BFCL v3 models to inspect
| Rank | Model | Provider | Overall | Blended cost | Context |
|---|---|---|---|---|---|
| 1 | GPT-5.5 | OpenAI | 94.6 | $23.75/M | 1.05M |
| 2 | Claude Opus 4.7 | Anthropic | 93.8 | $20.00/M | 1M |
| 4 | GPT-5 | OpenAI | 91.2 | $7.81/M | 400K |
| 3 | Gemini 3.1 Pro Preview | 92.4 | $9.50/M | 1M |
Benchmark evidence note
| Top note | Score | Score type | Source |
|---|---|---|---|
| Claude Opus 4.7 | 89.8 | source-backed or editorial composite | gorilla.cs.berkeley.edu |
Rows labeled editorial composite or proxy should not be quoted as official benchmark results without checking the linked source and model-version details.
How Benchquill treats this benchmark
- Use BFCL v3 as one signal, not a final ranking by itself.
- Check whether your workload matches the benchmark: code, math, reasoning, vision, tool use, or mixed tasks.
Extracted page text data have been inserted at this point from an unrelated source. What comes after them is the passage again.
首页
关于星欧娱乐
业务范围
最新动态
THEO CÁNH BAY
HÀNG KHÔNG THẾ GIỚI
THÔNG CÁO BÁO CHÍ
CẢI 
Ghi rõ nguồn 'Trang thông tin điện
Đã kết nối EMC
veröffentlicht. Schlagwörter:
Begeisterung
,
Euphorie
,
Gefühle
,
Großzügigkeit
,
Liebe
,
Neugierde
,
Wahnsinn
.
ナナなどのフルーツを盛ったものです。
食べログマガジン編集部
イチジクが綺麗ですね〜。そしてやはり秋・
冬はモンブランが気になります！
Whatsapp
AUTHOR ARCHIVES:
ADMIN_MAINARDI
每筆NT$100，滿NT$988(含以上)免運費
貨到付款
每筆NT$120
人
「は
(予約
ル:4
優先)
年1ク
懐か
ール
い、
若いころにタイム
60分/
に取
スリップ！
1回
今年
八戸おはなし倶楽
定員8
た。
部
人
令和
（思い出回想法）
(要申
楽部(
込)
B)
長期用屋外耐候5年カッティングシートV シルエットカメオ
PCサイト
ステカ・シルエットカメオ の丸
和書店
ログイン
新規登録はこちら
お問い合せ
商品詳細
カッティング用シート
- Prefer real prompts and source review before moving a model into production.
- Read the full Benchquill methodology for source handling and score review.
- Compare benchmark strength against blended token cost, context window, latency, modality support, and governance requirements.
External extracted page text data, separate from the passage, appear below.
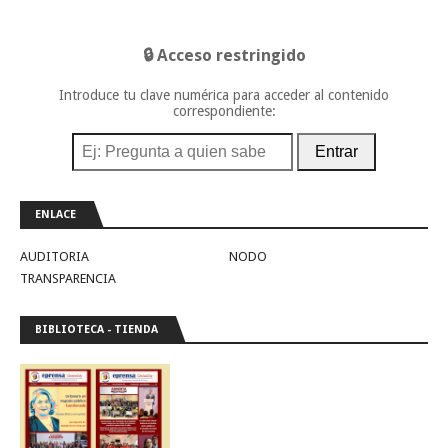
🔒 Acceso restringido
Introduce tu clave numérica para acceder al contenido
correspondiente:
Entrar
ENLACE
AUDITORIA
NODO
TRANSPARENCIA
BIBLIOTECA - TIENDA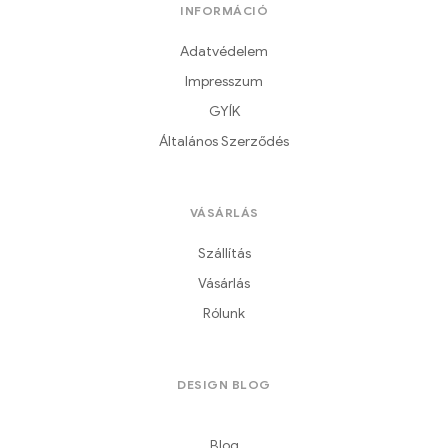
INFORMÁCIÓ
Adatvédelem
Impresszum
GYÍK
Általános Szerződés
VÁSÁRLÁS
Szállítás
Vásárlás
Rólunk
DESIGN BLOG
Blog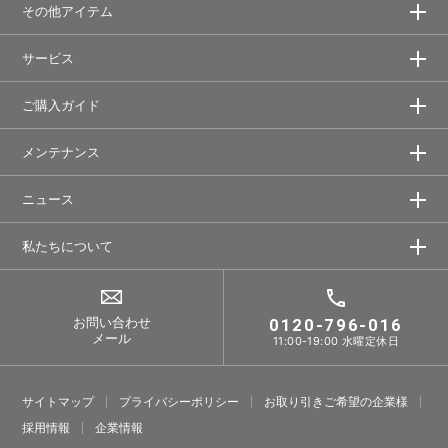
その他アイテム
サービス
ご購入ガイド
メンテナンス
ニュース
私たちについて
お問い合わせ
0120-796-016
メール
11:00-19:00 水曜定休日
サイトマップ
プライバシーポリシー
お取り引きご希望の企業様
採⽤情報
企業情報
- Use benchmark CSV and citation sources when you need a stable machine-readable reference.
Benchquill benchmark pages are written as explainers, not raw score dumps. The goal is to make each benchmark usable for AI Overviews, comparison queries, and internal procurement notes by stating what the benchmark measures, where it is weak, and which adjacent model pages deserve review.